Suara.com - Isu perombangan kabinet atau reshuffle kembali mencuat, apalagi setelah Presiden Jokowi geram hingga mengultimatum soal pergantian pejabat karena anggaran negara dipakai untuk membeli barang impor. Namun, kemarahan Jokowi hingga ancaman reshuffle itu disorot banyak kalangan.
Terkait hal itu, Direktur Eksekutif Indonesia Political Opinion (IPO), Dedi Kurnia menilai jika Jokowi sudah terlalu sering memberikan ancaman dalam forum resmi. Sehingga hal itu menjadi sulit dibedakan mana basa-basi mana yang ancaman serius.
"Sulit memisahkan mana ancaman yang miliki konsekuensi kebijakan, dan mana yang hanya sebatas basa-basi sebagai materi pidato," kata Dedi saat dihubungi, Jumat (25/3/2022).
Pengamat politik ini menganggap Jokowi kerap memberikan suara lantang selama menjabat sebagai kepala negara, misalnya saat menyebut larangan impor, menolak keras wacana penambahan periode presiden, hingga larangan rangkap jabatan ketua umum parpol dengan menteri.
Menurutnya, hal itu gaya berpidato dari kepala negara.
"Itu hanya keras di lisan, segera diperbaiki beberapa waktu kemudian. Sehingga statemen keras itu sudah menjadi kebiasaan gaya pidato, bukan pokok pesan, hanya semacam bagian dari intonasi semata," ujarnya.
Lebih lanjut, Dedi mengatakan, sebagai pemegang kuasa, Jokowi seharusnya tak hanya memberikan ancaman, tapi juga harus langsung bertindak.
"Jika memang Jokowi semerdeka itu dalam memimpin negara sekaligus pemerintah, mungkin ia (Jokowi) tidak hobi mengancam, tetapi langsung bertindak," katanya.
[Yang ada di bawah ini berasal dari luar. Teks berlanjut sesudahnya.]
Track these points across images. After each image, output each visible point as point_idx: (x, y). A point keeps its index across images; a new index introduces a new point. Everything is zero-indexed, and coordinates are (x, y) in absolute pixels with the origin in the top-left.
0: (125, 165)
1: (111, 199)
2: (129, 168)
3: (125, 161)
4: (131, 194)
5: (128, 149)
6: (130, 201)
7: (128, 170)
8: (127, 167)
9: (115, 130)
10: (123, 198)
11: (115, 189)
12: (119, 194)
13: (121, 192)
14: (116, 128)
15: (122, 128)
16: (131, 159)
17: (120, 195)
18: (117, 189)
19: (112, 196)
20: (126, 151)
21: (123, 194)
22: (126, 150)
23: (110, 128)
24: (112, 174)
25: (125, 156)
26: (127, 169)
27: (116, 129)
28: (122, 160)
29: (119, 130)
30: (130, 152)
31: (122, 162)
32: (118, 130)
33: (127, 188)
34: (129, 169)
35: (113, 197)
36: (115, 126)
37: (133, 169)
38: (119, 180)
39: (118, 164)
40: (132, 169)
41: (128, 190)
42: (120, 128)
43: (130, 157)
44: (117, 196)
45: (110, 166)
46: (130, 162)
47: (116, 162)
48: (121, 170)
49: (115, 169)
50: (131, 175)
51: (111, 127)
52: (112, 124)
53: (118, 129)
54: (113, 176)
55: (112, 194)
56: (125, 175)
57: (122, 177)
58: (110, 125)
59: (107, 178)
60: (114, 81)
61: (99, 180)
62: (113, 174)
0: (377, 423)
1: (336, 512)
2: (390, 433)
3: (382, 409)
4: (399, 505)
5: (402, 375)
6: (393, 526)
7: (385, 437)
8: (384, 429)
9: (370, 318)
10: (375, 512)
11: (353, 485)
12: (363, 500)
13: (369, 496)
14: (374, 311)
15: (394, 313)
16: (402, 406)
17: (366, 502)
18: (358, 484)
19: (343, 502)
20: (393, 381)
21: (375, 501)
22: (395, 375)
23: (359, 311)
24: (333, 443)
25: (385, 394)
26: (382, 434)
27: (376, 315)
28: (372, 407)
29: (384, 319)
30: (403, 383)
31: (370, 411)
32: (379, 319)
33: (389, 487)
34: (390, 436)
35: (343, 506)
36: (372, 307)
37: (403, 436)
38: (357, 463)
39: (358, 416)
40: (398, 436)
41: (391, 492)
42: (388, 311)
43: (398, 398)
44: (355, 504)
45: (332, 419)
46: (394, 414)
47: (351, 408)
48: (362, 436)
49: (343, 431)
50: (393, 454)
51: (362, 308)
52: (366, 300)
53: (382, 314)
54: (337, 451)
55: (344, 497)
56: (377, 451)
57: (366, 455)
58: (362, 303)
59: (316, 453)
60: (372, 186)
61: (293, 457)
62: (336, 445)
"Tetapi kita lihat bagaimana kekacauan di Kemenaker, Kemendag, dan kementerian lain yang selama ini seolah inkoordinatif dengan Presiden, tetapi semua baik-baik saja."
Ancaman Presiden
Diketahui, Jokowi tidak segan memberikan ancaman kepada menteri, kepala daerah, kepala lembaga negara dan BUMN untuk diganti apabila tidak menggunakan anggaran dengan membeli produk-produk dalam negeri. Pasalnya, ia merasa jengkel anggaran negara dan daerah malah lebih sering digunakan untuk membeli barang-barang impor.
Pemerintah memang mengalokasikan Rp 400 triliun anggaran belanja untuk usaha mikro, kecil dan menengah (UMKM) untuk 2022. Akan tetapi, Jokowi mengecek baru digunakan senilai Rp 214 triliun saja.
Ia lantas menyinggung Kementerian Pendidikan dan Kebudayaan (Kemendikbud) yang baru menggunakan Rp 2 triliun. Padahal anggaran yang diterimanya itu sekitar Rp 29 triliun.
Itu disampaikannya saat memberikan pengarahan kepada menteri Kabinet Indonesia Maju, kepala lembaga, kepala daerah se-Indonesia dan Badan Usaha Milik Negara tentang aksi afirmasi bangga buatan Indonesia di Bali, Jumat (25/3/2022).
"Ini kelihatannya ada yang enggak semangat di dalam kementerian," kata Jokowi sebagaimana dikutip melalui YouTube Sekretariat Presiden, Jumat.